The amount of damage that the “phoretic” mites do to a colony was sadly illustrated this fall… I was mentoring a beek whose hive whose mite counts were 6 or 9 per 300 bees (via alcohol wash) in August. The hive was treated once soon after with OAV. By the time I got back in early Dec, there were a handful of bees on the combs, lots of dead bees on the bottom board, and 60 mites per 300 bees.

You don’t get that many mites in a couple of months – unless many were imported. There is a beekeeper not far away with several hives… so this was a mite bomb, where the larvae were likely not even “sucked on” at all. The adults were shredded solely. This is triggering a big management change for me- I will be recommending Apivar in Sept now, not to save the winter bees but to protect the hive from imported mite bombs. This is a separate mission from earlier mite control in the year, which is intended (and hopefully will!) save the winter bees.

If the mentee had been checking his mite levels monthly, we would have discovered the spike sooner. So that really highlights the importance of monitoring. Just kicking myself that I didn’t anticipate this better. Well, next time…

Rusty
Reply

Trish,

That is a sad story, but it’s also a common one. When local colonies begin collapsing in the fall, once-healthy colonies will get inundated. People not treating, or treating at the wrong time, can devastate a large area.

Robert Rickert
Reply

I do not know if I’m asking in the correct place, please move if needed. I am asking a question that I have not able to find the answer.

Can anyone tell me if varroa are active in the northern winters? I live in Michigan. The reason I am asking is because I have screen bottom cover boards installed which I check on a regular bases and have not seen any mite drop.

This fall, October, I treated with oxalic acid vaporization (5 treatments). Shouldn’t I see some drop on the boards, even if there were only 10 mites left?

I have 6 hives and they are doing great! The last two days, January 4th & 5th 2019, have been 45 degrees with no wind and full sun; so they have been able to go outside. They were out en masse! Yellow snow everywhere.

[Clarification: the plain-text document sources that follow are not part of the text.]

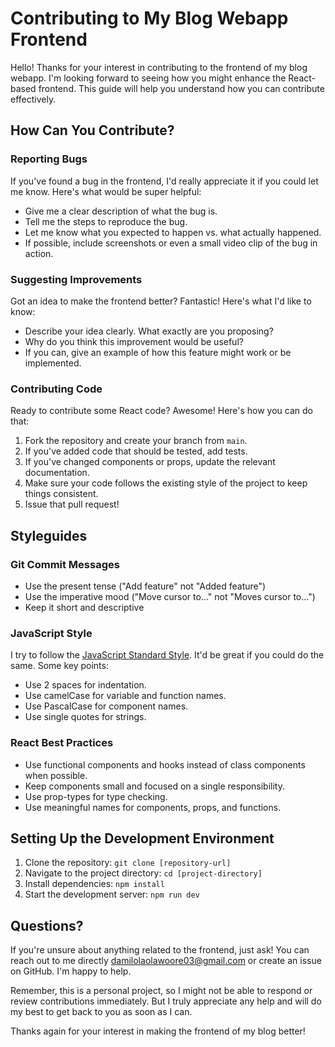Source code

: # Contributing to My Blog Webapp Frontend

Hello! Thanks for your interest in contributing to the frontend of my blog webapp. I'm looking forward to seeing how you might enhance the React-based frontend. This guide will help you understand how you can contribute effectively.

## How Can You Contribute?

### Reporting Bugs

If you've found a bug in the frontend, I'd really appreciate it if you could let me know. Here's what would be super helpful:

- Give me a clear description of what the bug is.
- Tell me the steps to reproduce the bug.
- Let me know what you expected to happen vs. what actually happened.
- If possible, include screenshots or even a small video clip of the bug in action.

### Suggesting Improvements

Got an idea to make the frontend better? Fantastic! Here's what I'd like to know:

- Describe your idea clearly. What exactly are you proposing?
- Why do you think this improvement would be useful?
- If you can, give an example of how this feature might work or be implemented.

### Contributing Code

Ready to contribute some React code? Awesome! Here's how you can do that:

1. Fork the repository and create your branch from `main`.
2. If you've added code that should be tested, add tests.
3. If you've changed components or props, update the relevant documentation.
4. Make sure your code follows the existing style of the project to keep things consistent.
5. Issue that pull request!

## Styleguides

### Git Commit Messages

- Use the present tense ("Add feature" not "Added feature")
- Use the imperative mood ("Move cursor to..." not "Moves cursor to...")
- Keep it short and descriptive

### JavaScript Style

I try to follow the [JavaScript Standard Style](https://standardjs.com/). It'd be great if you could do the same. Some key points:

- Use 2 spaces for indentation.
- Use camelCase for variable and function names.
- Use PascalCase for component names.
- Use single quotes for strings.

### React Best Practices

- Use functional components and hooks instead of class components when possible.
- Keep components small and focused on a single responsibility.
- Use prop-types for type checking.
- Use meaningful names for components, props, and functions.

## Setting Up the Development Environment

1. Clone the repository: `git clone [repository-url]`
2. Navigate to the project directory: `cd [project-directory]`
3. Install dependencies: `npm install`
4. Start the development server: `npm run dev`


## Questions?

If you're unsure about anything related to the frontend, just ask! You can reach out to me directly damilolaolawoore03@gmail.com or create an issue on GitHub. I'm happy to help.

Remember, this is a personal project, so I might not be able to respond or review contributions immediately. But I truly appreciate any help and will do my best to get back to you as soon as I can.

Thanks again for your interest in making the frontend of my blog better!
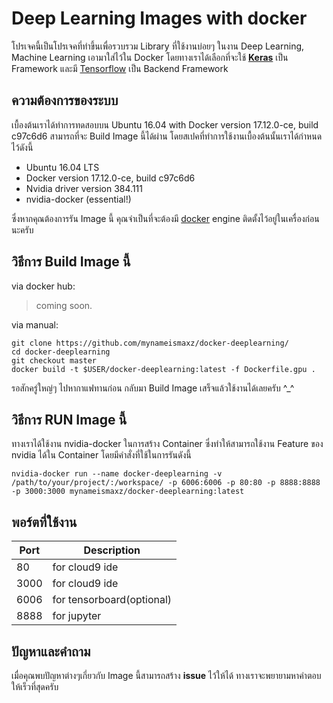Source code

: # Deep Learning Images with docker
โปรเจคนี้เป็นโปรเจคที่ทำขึ้นเพื่อรวบรวม Library ที่ใช้งานบ่อยๆ ในงาน Deep Learning, Machine Learning เอามาใส่ไว้ใน Docker โดยทางเราได้เลือกที่จะใช้ **[Keras](https://keras.io/)** เป็น Framework และมี [Tensorflow](https://www.tensorflow.org/) เป็น Backend Framework

## ความต้องการของระบบ
เบื้องต้นเราได้ทำการทดสอบบน Ubuntu 16.04 with Docker version 17.12.0-ce, build c97c6d6 สามารถที่จะ Build Image นี้ได้ผ่าน โดยสเปคที่ทำการใช้งานเบื้องต้นนั้นเราได้กำหนดไว้ดังนี้

 - Ubuntu 16.04 LTS
 - Docker version 17.12.0-ce, build c97c6d6
 - Nvidia driver version 384.111
 - nvidia-docker (essential!)

ซึ่งหากคุณต้องการรัน Image นี้ คุณจำเป็นที่จะต้องมี [docker](https://www.docker.com/) engine ติดตั้งไว้อยู่ในเครื่องก่อนนะครับ
## วิธีการ Build Image นี้

via docker hub:

> coming soon.

via manual:

    git clone https://github.com/mynameismaxz/docker-deeplearning/
    cd docker-deeplearning
    git checkout master
    docker build -t $USER/docker-deeplearning:latest -f Dockerfile.gpu .
รอสักครู่ใหญ่ๆ ไปหากาแฟทานก่อน กลับมา Build Image เสร็จแล้วใช้งานได้เลยครับ ^_^

## วิธีการ RUN Image นี้
ทางเราได้ใช้งาน nvidia-docker ในการสร้าง Container ซึ่งทำให้สามารถใช้งาน Feature ของ nvidia ได้ใน Container โดยมีคำสั่งที่ใช้ในการรันดังนี้

    nvidia-docker run --name docker-deeplearning -v /path/to/your/project/:/workspace/ -p 6006:6006 -p 80:80 -p 8888:8888 -p 3000:3000 mynameismaxz/docker-deeplearning:latest

## พอร์ตที่ใช้งาน
|Port| Description  |
|--|--|
| 80 | for cloud9 ide |
| 3000 | for cloud9 ide |
| 6006 | for tensorboard(optional) |
| 8888 | for jupyter |


## ปัญหาและคำถาม

เมื่อคุณพบปัญหาต่างๆเกี่ยวกับ Image นี้สามารถสร้าง **issue** ไว้ให้ได้ ทางเราจะพยายามหาคำตอบให้เร็วที่สุดครับ
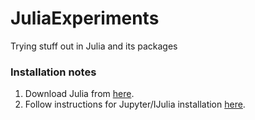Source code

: # JuliaExperiments
Trying stuff out in Julia and its packages

### Installation notes

1. Download Julia from [here](https://julialang.org/downloads/).
2. Follow instructions for Jupyter/IJulia installation [here](https://lectures.quantecon.org/jl/getting_started.html).
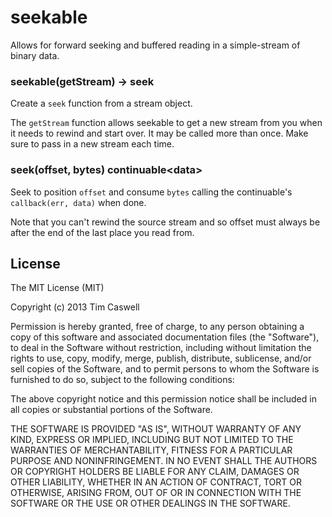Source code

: seekable
========

Allows for forward seeking and buffered reading in a simple-stream of binary data.

### seekable(getStream) -> seek

Create a `seek` function from a stream object.

The `getStream` function allows seekable to get a new stream from you when it needs to rewind and start over.  It may be called more than once.  Make sure to pass in a new stream each time.

### seek(offset, bytes) continuable&lt;data>

Seek to position `offset` and consume `bytes` calling the continuable's `callback(err, data)` when done.

Note that you can't rewind the source stream and so offset must always be after the end of the last place you read from.

## License

The MIT License (MIT)

Copyright (c) 2013 Tim Caswell

Permission is hereby granted, free of charge, to any person obtaining a copy
of this software and associated documentation files (the "Software"), to deal
in the Software without restriction, including without limitation the rights
to use, copy, modify, merge, publish, distribute, sublicense, and/or sell
copies of the Software, and to permit persons to whom the Software is
furnished to do so, subject to the following conditions:

The above copyright notice and this permission notice shall be included in
all copies or substantial portions of the Software.

THE SOFTWARE IS PROVIDED "AS IS", WITHOUT WARRANTY OF ANY KIND, EXPRESS OR
IMPLIED, INCLUDING BUT NOT LIMITED TO THE WARRANTIES OF MERCHANTABILITY,
FITNESS FOR A PARTICULAR PURPOSE AND NONINFRINGEMENT. IN NO EVENT SHALL THE
AUTHORS OR COPYRIGHT HOLDERS BE LIABLE FOR ANY CLAIM, DAMAGES OR OTHER
LIABILITY, WHETHER IN AN ACTION OF CONTRACT, TORT OR OTHERWISE, ARISING FROM,
OUT OF OR IN CONNECTION WITH THE SOFTWARE OR THE USE OR OTHER DEALINGS IN
THE SOFTWARE.

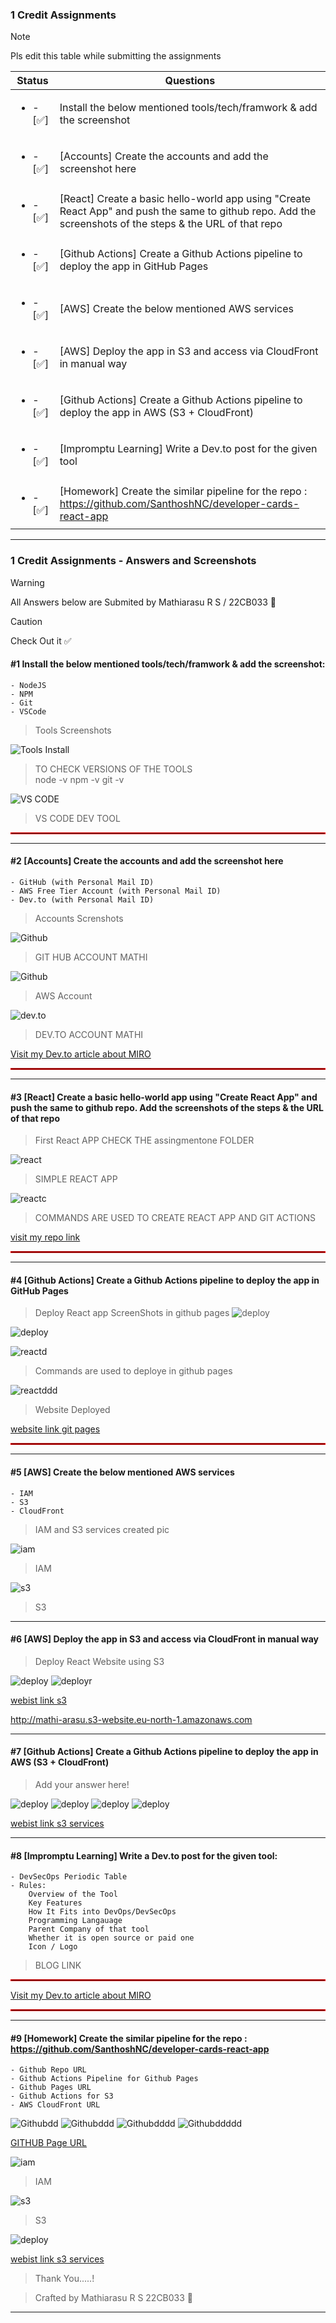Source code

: ### 1 Credit Assignments

> [!NOTE]
> Pls edit this table while submitting the assignments

| Status         | Questions     | 
|----------------|---------------|
| <ul><li>- [✅] </li></ul> | Install the below mentioned tools/tech/framwork & add the screenshot |
| <ul><li>- [✅] </li></ul> | [Accounts] Create the accounts and add the screenshot here |
| <ul><li>- [✅] </li></ul> | [React] Create a basic hello-world app using "Create React App" and push the same to github repo. Add the screenshots of the steps & the URL of that repo |
| <ul><li>- [✅] </li></ul> | [Github Actions] Create a Github Actions pipeline to deploy the app in GitHub Pages |
| <ul><li>- [✅] </li></ul> | [AWS] Create the below mentioned AWS services |
| <ul><li>- [✅] </li></ul> | [AWS] Deploy the app in S3 and access via CloudFront in manual way  |
| <ul><li>- [✅] </li></ul> | [Github Actions] Create a Github Actions pipeline to deploy the app in AWS (S3 + CloudFront)  |
| <ul><li>- [✅] </li></ul> | [Impromptu Learning] Write a Dev.to post for the given tool  |
| <ul><li>- [✅] </li></ul> | [Homework] Create the similar pipeline for the repo : https://github.com/SanthoshNC/developer-cards-react-app  |

***

### 1 Credit Assignments - Answers and Screenshots

> [!WARNING]
> All Answers below are Submited by Mathiarasu R S / 22CB033 🎯

> [!CAUTION]
> Check Out it ✅

#### #1 Install the below mentioned tools/tech/framwork & add the screenshot:
	- NodeJS 
	- NPM 
	- Git
	- VSCode
	
> Tools Screenshots

![Tools Install](assets/tools.png)
> TO CHECK VERSIONS OF THE TOOLS  
> node -v
> npm -v
> git -v

![VS CODE](assets/vs.png)
>VS CODE DEV TOOL


<hr style="border: 1px solid red;">

***


#### #2 [Accounts] Create the accounts and add the screenshot here
	- GitHub (with Personal Mail ID)
	- AWS Free Tier Account (with Personal Mail ID)
	- Dev.to (with Personal Mail ID)

> Accounts Screnshots


![Github](assets/git_ac.png)
>GIT HUB ACCOUNT MATHI

![Github](assets/aws.png)
>AWS Account 

![dev.to](assets/devto.png)
>DEV.TO ACCOUNT MATHI

[Visit my Dev.to article about MIRO ](https://dev.to/mathiarasu/miro-kbk)


<hr style="border: 1px solid red;">


***

#### #3 [React] Create a basic hello-world app using "Create React App" and push the same to github repo. Add the screenshots of the steps & the URL of that repo

> First React APP 
> CHECK THE assingmentone FOLDER
> 
![react](assets/hellor.png)
>SIMPLE REACT APP

![reactc](assets/hellocom.png)
>COMMANDS ARE USED TO CREATE REACT APP AND GIT ACTIONS 

[visit my repo link](https://github.com/Mathiarasu05/KPR-Assignments-1Credit)

<hr style="border: 1px solid red;">


***

#### #4 [Github Actions] Create a Github Actions pipeline to deploy the app in GitHub Pages


> Deploy React app ScreenShots in github pages 
![deploy](assets/yml2.png)
> 
![deploy](assets/yml1.jpg)

![reactd](assets/gitpage.png)
> Commands are used to deploye in github pages

![reactddd](assets/dep.png)
>Website Deployed 

[website link git pages ](https://mathiarasu05.github.io/22CB033-Mathiarasu/)


<hr style="border: 1px solid red;">

***

#### #5 [AWS] Create the below mentioned AWS services
	- IAM
	- S3
	- CloudFront
> IAM and S3 services created pic

![iam](assets/iam.png)
>IAM

![s3](assets/s3.png)
>S3 

***

#### #6 [AWS] Deploy the app in S3 and access via CloudFront in manual way
> Deploy React Website using S3 

![deploy](assets/dep.png)
![deployr](assets/deppic.png)

[webist link s3 ](http://mathi-arasu.s3-website.eu-north-1.amazonaws.com)

http://mathi-arasu.s3-website.eu-north-1.amazonaws.com

***

#### #7 [Github Actions] Create a Github Actions pipeline to deploy the app in AWS (S3 + CloudFront)
> Add your answer here!

![deploy](assets/yml2.png)
![deploy](assets/yml1.jpg)
![deploy](assets/home1.png)
![deploy](assets/home2.png)

[webist link s3 services ](http://mathi-arasu.s3-website.eu-north-1.amazonaws.com)


***

#### #8 [Impromptu Learning] Write a Dev.to post for the given tool:
	- DevSecOps Periodic Table
	- Rules:
		Overview of the Tool
		Key Features
		How It Fits into DevOps/DevSecOps
		Programming Langauage
		Parent Company of that tool
		Whether it is open source or paid one
		Icon / Logo
> BLOG LINK 
<hr style="border: 1px solid red;">

[Visit my Dev.to article about MIRO ](https://dev.to/mathiarasu/miro-kbk)

<hr style="border: 1px solid red;">

***

#### #9 [Homework] Create the similar pipeline for the repo : https://github.com/SanthoshNC/developer-cards-react-app
	- Github Repo URL
	- Github Actions Pipeline for Github Pages
	- Github Pages URL
 	- Github Actions for S3
 	- AWS CloudFront URL
> 
![Githubdd](assets/home1.png)
![Githubddd](assets/home2.png)
![Githubdddd](assets/home3.png)
![Githubddddd](assets/home4.png)


[GITHUB Page URL ](https://mathiarasu05.github.io/developer-cards-react-app/)

![iam](assets/iam.png)
>IAM

![s3](assets/s3.png)
>S3 


![deploy](assets/dep.png)


[webist link s3 services ](http://mathi-arasu.s3-website.eu-north-1.amazonaws.com)


>Thank You.....!


>Crafted by Mathiarasu R S 22CB033 🎯

***
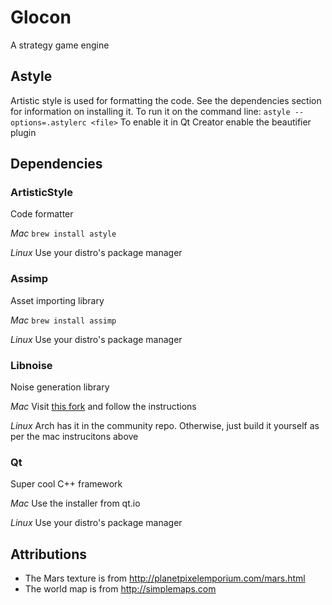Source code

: # Glocon
A strategy game engine

## Astyle
Artistic style is used for formatting the code. See the dependencies section
for information on installing it.
To run it on the command line: `astyle --options=.astylerc <file>`
To enable it in Qt Creator enable the beautifier plugin

## Dependencies

### ArtisticStyle
Code formatter

*Mac*
`brew install astyle`

*Linux*
Use your distro's package manager

### Assimp
Asset importing library

*Mac*
`brew install assimp`

*Linux*
Use your distro's package manager

### Libnoise
Noise generation library

*Mac*
Visit [this fork](https://github.com/qknight/libnoise) and follow the instructions

*Linux*
Arch has it in the community repo. Otherwise, just build it yourself as per the mac instrucitons above

### Qt
Super cool C++ framework

*Mac*
Use the installer from qt.io

*Linux*
Use your distro's package manager

## Attributions
- The Mars texture is from http://planetpixelemporium.com/mars.html
- The world map is from http://simplemaps.com
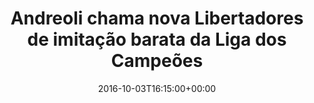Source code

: ---
layout: post
title: "Andreoli chama nova Libertadores de imitação barata da Liga dos Campeões"
date: 2016-10-03T16:15:00+00:00
external_link: "http://sportv.globo.com/site/programas/redacao-sportv/noticia/2016/10/andreoli-questiona-nova-libertadores-copia-barata-da-liga-dos-campeoes.html"
categories: news globo.com
---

Thank you anyone, for an answer.

Robert

Rusty
Reply

Robert,

Varroa mites overwinter in the hive along with the bees. However, as long as there is no honey bee brood, the varroa mites have no way to reproduce. Their numbers will stay constant until some honey bee brood provides them a place to reproduce.

So if you killed most of the mites, and then you went into a period with little or no honey bee brood (which you most likely did in Michigan), then you would have very few mites during the winter. As the spring gets closer, and brood rearing resumes, you are apt to see more.

lynn williams
Reply

Rusty,

Have you reviewed the European Studies and US 1997 SARE study which also shows that a controlled temperature will terminate the mite under the capped brood with no harm to the bees, larvae, or eggs?

I have copies I would be willing to share and now there are American & European Thermal Treatment products available.

Lynn W.

Rusty
Reply

Lynn,

Yes. I was given some sample equipment to try, but it wasn’t particularly effective. Have you tried any?

Jeremy
Reply

Point taken, Rusty, esp, the something rather than nothing idea. Yet I wonder if we’re dealing with a scientific v an anecdotal situation? In my simple experiments, there is very little difference between the results of a sugar roll and an alcohol wash in terms of mite counts, with the proviso that the sugar roll is done correctly. It would be intriguing if some of your readers were willing to do the same comparative tests, and provide some data. Also, observation has led me to believe that the sugar roll test, if it does not kill bees, severely damages their wings to the extent that if they are foragers, they can no longer fly.